▶ **Your objective**: Output only the entries, exactly as given, without the pictures.

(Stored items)
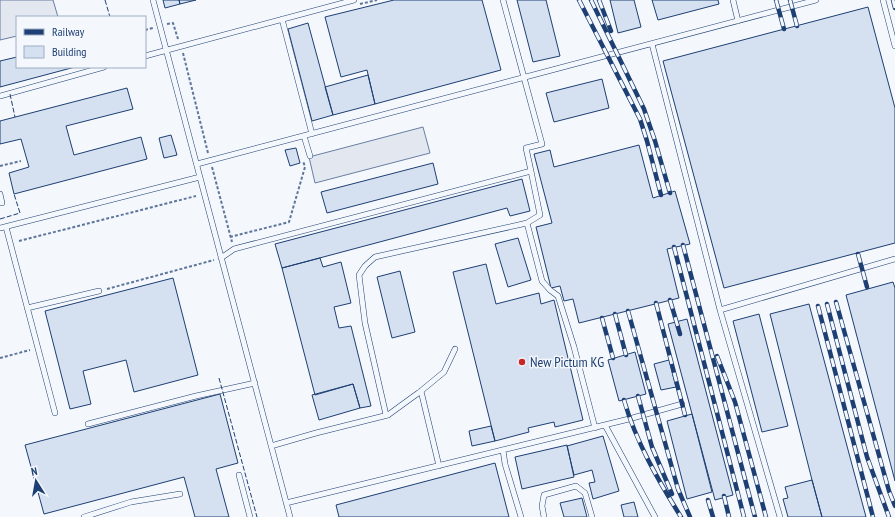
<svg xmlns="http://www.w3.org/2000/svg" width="895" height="517" viewBox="0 0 895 517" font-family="'PT Sans Narrow',sans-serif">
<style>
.parking{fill:#e3e8f0;stroke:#687fa3}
.building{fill:#d5e0f0;stroke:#1d3f73}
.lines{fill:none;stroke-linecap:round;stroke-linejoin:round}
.service-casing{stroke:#1d3f73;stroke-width:6}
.path{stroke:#5e769c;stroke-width:2;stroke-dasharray:3 2;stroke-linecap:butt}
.service{stroke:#f4f7fb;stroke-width:5}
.rail-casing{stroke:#1d3f73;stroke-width:4.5}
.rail{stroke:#f4f7fb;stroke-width:3;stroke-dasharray:9;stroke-linecap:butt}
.fence{stroke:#1d3f73;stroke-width:1;stroke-dasharray:5 2;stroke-linecap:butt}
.poi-dot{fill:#c62828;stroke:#f4f7fb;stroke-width:1.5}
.labels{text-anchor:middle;stroke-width:3;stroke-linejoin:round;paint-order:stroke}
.poi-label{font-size:14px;fill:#1d3f73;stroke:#f4f7fb;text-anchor:start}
</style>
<rect width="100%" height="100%" fill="#f4f7fb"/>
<path class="parking" d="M0,0H53L58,17H17V36L0,40Z
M423,127L430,153L315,183L309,157Z"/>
<path class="building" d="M163,0H179L180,4L165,8Z
M179,0H196L180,4Z
M394,0H482L501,70L375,104L367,70L341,77L325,17Z
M517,0H546L560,56L533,62Z
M610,0H634L641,27L618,33Z
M652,0H718L719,4L658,20Z
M868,7L895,108V243L724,288L663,61Z
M308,23L333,115L312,121L288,29Z
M17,57V67H75L0,87V61Z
M368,75L375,104L333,115L325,87Z
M602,79L609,108L554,122L546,93Z
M127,88L133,109L66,126L74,155L141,137L147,159L14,194L9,173L29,167L21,139L0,144V121Z
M171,135L177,155L164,158L159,138Z
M639,145L653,198L675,191L690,244L667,249L679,298L579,323L573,299L564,301L560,286L551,288L536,227L552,223L534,154L550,150L554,167Z
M296,148L300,163L290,166L285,150Z
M433,163L438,184L327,213L321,192Z
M522,179L530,211L510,216L507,208L282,268L275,244Z
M518,238L531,280L508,287L495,244Z
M320,258L323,267L341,262L351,303L334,307L339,328L351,326L371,406L360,408L353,384L315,395L282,268Z
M486,264L496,304L539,293L541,304L554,300L583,420L555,427L554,422L528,428L529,432L495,441L453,272Z
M400,271L415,332L392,338L377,277Z
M173,278L198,375L134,392L126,360L83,371L91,404L70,409L45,311Z
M893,282L895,288V481L846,295Z
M809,304L866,517H822L812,480L770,314Z
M759,314L788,426L762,432L733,321Z
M687,319L733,495L715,500L668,324Z
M635,352L646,394L619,401L608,360Z
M669,360L676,387L661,390L654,364Z
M353,384L360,408L319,420L312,395Z
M220,394L238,463L216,469L229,517H195L184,477L44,514L25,445Z
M692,414L712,492L687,499L667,421Z
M491,426L495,441L472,446L469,431Z
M603,436L619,491L593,499L589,483L595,482L592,470L574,475L567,446Z
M567,445L574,477L522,489L515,457Z
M495,463L509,517H339L336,505Z
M812,480L822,517H788L783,499L788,498L785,487Z
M582,498L587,517H564L560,503Z
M634,502L638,517H624L621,505Z"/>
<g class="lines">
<defs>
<path id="service" d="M153,0L290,517
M733,0L738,21
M883,0L895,46
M282,19L312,134
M652,44L720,310
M145,56L354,0
M0,96L104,67
M304,136L310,156
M197,164L816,0
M531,171L540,215L527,223L542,281L550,290L558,296L574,347L595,428
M0,194L2,203H0
M6,227L55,413
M0,228L200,177
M221,258L234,249L531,171L526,148L542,144L503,0
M27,308L99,291
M421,391L439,466
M386,415L365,323L359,275L365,266L375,257L527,223
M88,424L196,396L255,383
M605,425L655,517
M271,446L316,433L388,415L421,391L444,372L455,349
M503,450L505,464L521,517
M239,475L250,517
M286,503L629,419L682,404
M84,517L131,502L180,494
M544,517L542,506L544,495L576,486L585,493L592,517
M780,517L720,310L895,259"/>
</defs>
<use href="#service" class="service-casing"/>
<path class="path" d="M360,4L377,0
M167,24L173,23L178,39
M145,30L153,28
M183,53L208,153
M0,166L21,161
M212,167L232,242
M230,237L289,222L305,167L303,161
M19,241L196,196
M107,289L214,260
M0,358L30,350"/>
<use href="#service" class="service"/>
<defs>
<path id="rail" d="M579,0L640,119L647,141L661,195
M591,0L644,109L655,141L670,193
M599,0L611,31
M776,0L784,29
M790,0L797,26
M893,0L895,8
M683,245L755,517
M674,247L744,517
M858,254L867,287
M670,300L680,334
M836,302L889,491L895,506
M656,303L685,415
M827,304L867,457L889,517
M818,306L873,517
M628,311L678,489L690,517
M615,314L626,355
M602,318L613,358
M717,356L735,402L766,517
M638,396L652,447L672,494
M624,400C636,442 658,480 681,517
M724,496L729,517
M708,500L713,517"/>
</defs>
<use href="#rail" class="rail-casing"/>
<use href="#rail" class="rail"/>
<path class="fence" d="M105,0L110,17
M10,94L15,117
M0,219L20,213L14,194
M219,378L257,517"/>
</g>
<circle class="poi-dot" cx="522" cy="362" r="4"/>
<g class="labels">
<g class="poi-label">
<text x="530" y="367">New Pictum KG</text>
</g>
</g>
<rect x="16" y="16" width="130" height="52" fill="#f4f7fb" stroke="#9eadc5"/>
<rect x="24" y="29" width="20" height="6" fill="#1d3f73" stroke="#9eadc5"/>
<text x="52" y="36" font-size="12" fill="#1d3f73">Railway</text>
<rect x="24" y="46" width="20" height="12" fill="#d5e0f0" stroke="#9eadc5"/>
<text x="52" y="56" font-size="12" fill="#1d3f73">Building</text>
<g transform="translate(36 481) rotate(349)" stroke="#f4f7fb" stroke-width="3" paint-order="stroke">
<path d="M0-3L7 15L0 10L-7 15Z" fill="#1d3f73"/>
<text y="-6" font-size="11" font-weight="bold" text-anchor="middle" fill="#1d3f73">N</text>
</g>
</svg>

▶ **Answer below**:
<svg xmlns="http://www.w3.org/2000/svg" width="895" height="517" viewBox="0 0 895 517" font-family="'PT Sans Narrow',sans-serif">
<style>
.parking{fill:#e3e8f0;stroke:#687fa3}
.building{fill:#d5e0f0;stroke:#1d3f73}
.lines{fill:none;stroke-linecap:round;stroke-linejoin:round}
.service-casing{stroke:#1d3f73;stroke-width:6}
.path{stroke:#5e769c;stroke-width:2;stroke-dasharray:3 2;stroke-linecap:butt}
.service{stroke:#f4f7fb;stroke-width:5}
.rail-casing{stroke:#1d3f73;stroke-width:4.5}
.rail{stroke:#f4f7fb;stroke-width:3;stroke-dasharray:9;stroke-linecap:butt}
.fence{stroke:#1d3f73;stroke-width:1;stroke-dasharray:5 2;stroke-linecap:butt}
.poi-dot{fill:#c62828;stroke:#f4f7fb;stroke-width:1.5}
.labels{text-anchor:middle;stroke-width:3;stroke-linejoin:round;paint-order:stroke}
.poi-label{font-size:14px;fill:#1d3f73;stroke:#f4f7fb;text-anchor:start}
</style>
<rect width="100%" height="100%" fill="#f4f7fb"/>
<path class="parking" d="M0,0H53L58,17H17V36L0,40Z
M423,127L430,153L315,183L309,157Z"/>
<path class="building" d="M163,0H179L180,4L165,8Z
M179,0H196L180,4Z
M394,0H482L501,70L375,104L367,70L341,77L325,17Z
M517,0H546L560,56L533,62Z
M610,0H634L641,27L618,33Z
M652,0H718L719,4L658,20Z
M868,7L895,108V243L724,288L663,61Z
M308,23L333,115L312,121L288,29Z
M17,57V67H75L0,87V61Z
M368,75L375,104L333,115L325,87Z
M602,79L609,108L554,122L546,93Z
M127,88L133,109L66,126L74,155L141,137L147,159L14,194L9,173L29,167L21,139L0,144V121Z
M171,135L177,155L164,158L159,138Z
M639,145L653,198L675,191L690,244L667,249L679,298L579,323L573,299L564,301L560,286L551,288L536,227L552,223L534,154L550,150L554,167Z
M296,148L300,163L290,166L285,150Z
M433,163L438,184L327,213L321,192Z
M522,179L530,211L510,216L507,208L282,268L275,244Z
M518,238L531,280L508,287L495,244Z
M320,258L323,267L341,262L351,303L334,307L339,328L351,326L371,406L360,408L353,384L315,395L282,268Z
M486,264L496,304L539,293L541,304L554,300L583,420L555,427L554,422L528,428L529,432L495,441L453,272Z
M400,271L415,332L392,338L377,277Z
M173,278L198,375L134,392L126,360L83,371L91,404L70,409L45,311Z
M893,282L895,288V481L846,295Z
M809,304L866,517H822L812,480L770,314Z
M759,314L788,426L762,432L733,321Z
M687,319L733,495L715,500L668,324Z
M635,352L646,394L619,401L608,360Z
M669,360L676,387L661,390L654,364Z
M353,384L360,408L319,420L312,395Z
M220,394L238,463L216,469L229,517H195L184,477L44,514L25,445Z
M692,414L712,492L687,499L667,421Z
M491,426L495,441L472,446L469,431Z
M603,436L619,491L593,499L589,483L595,482L592,470L574,475L567,446Z
M567,445L574,477L522,489L515,457Z
M495,463L509,517H339L336,505Z
M812,480L822,517H788L783,499L788,498L785,487Z
M582,498L587,517H564L560,503Z
M634,502L638,517H624L621,505Z"/>
<g class="lines">
<defs>
<path id="service" d="M153,0L290,517
M733,0L738,21
M883,0L895,46
M282,19L312,134
M652,44L720,310
M145,56L354,0
M0,96L104,67
M304,136L310,156
M197,164L816,0
M531,171L540,215L527,223L542,281L550,290L558,296L574,347L595,428
M0,194L2,203H0
M6,227L55,413
M0,228L200,177
M221,258L234,249L531,171L526,148L542,144L503,0
M27,308L99,291
M421,391L439,466
M386,415L365,323L359,275L365,266L375,257L527,223
M88,424L196,396L255,383
M605,425L655,517
M271,446L316,433L388,415L421,391L444,372L455,349
M503,450L505,464L521,517
M239,475L250,517
M286,503L629,419L682,404
M84,517L131,502L180,494
M544,517L542,506L544,495L576,486L585,493L592,517
M780,517L720,310L895,259"/>
</defs>
<use href="#service" class="service-casing"/>
<path class="path" d="M360,4L377,0
M167,24L173,23L178,39
M145,30L153,28
M183,53L208,153
M0,166L21,161
M212,167L232,242
M230,237L289,222L305,167L303,161
M19,241L196,196
M107,289L214,260
M0,358L30,350"/>
<use href="#service" class="service"/>
<defs>
<path id="rail" d="M579,0L640,119L647,141L661,195
M591,0L644,109L655,141L670,193
M599,0L611,31
M776,0L784,29
M790,0L797,26
M893,0L895,8
M683,245L755,517
M674,247L744,517
M858,254L867,287
M670,300L680,334
M836,302L889,491L895,506
M656,303L685,415
M827,304L867,457L889,517
M818,306L873,517
M628,311L678,489L690,517
M615,314L626,355
M602,318L613,358
M717,356L735,402L766,517
M638,396L652,447L672,494
M624,400C636,442 658,480 681,517
M724,496L729,517
M708,500L713,517"/>
</defs>
<use href="#rail" class="rail-casing"/>
<use href="#rail" class="rail"/>
<path class="fence" d="M105,0L110,17
M10,94L15,117
M0,219L20,213L14,194
M219,378L257,517"/>
</g>
<circle class="poi-dot" cx="522" cy="362" r="4"/>
<g class="labels">
<g class="poi-label">
<text x="530" y="367">New Pictum KG</text>
</g>
</g>
<rect x="16" y="16" width="130" height="52" fill="#f4f7fb" stroke="#9eadc5"/>
<rect x="24" y="29" width="20" height="6" fill="#1d3f73" stroke="#9eadc5"/>
<text x="52" y="36" font-size="12" fill="#1d3f73">Railway</text>
<rect x="24" y="46" width="20" height="12" fill="#d5e0f0" stroke="#9eadc5"/>
<text x="52" y="56" font-size="12" fill="#1d3f73">Building</text>
<g transform="translate(36 481) rotate(349)" stroke="#f4f7fb" stroke-width="3" paint-order="stroke">
<path d="M0-3L7 15L0 10L-7 15Z" fill="#1d3f73"/>
<text y="-6" font-size="11" font-weight="bold" text-anchor="middle" fill="#1d3f73">N</text>
</g>
</svg>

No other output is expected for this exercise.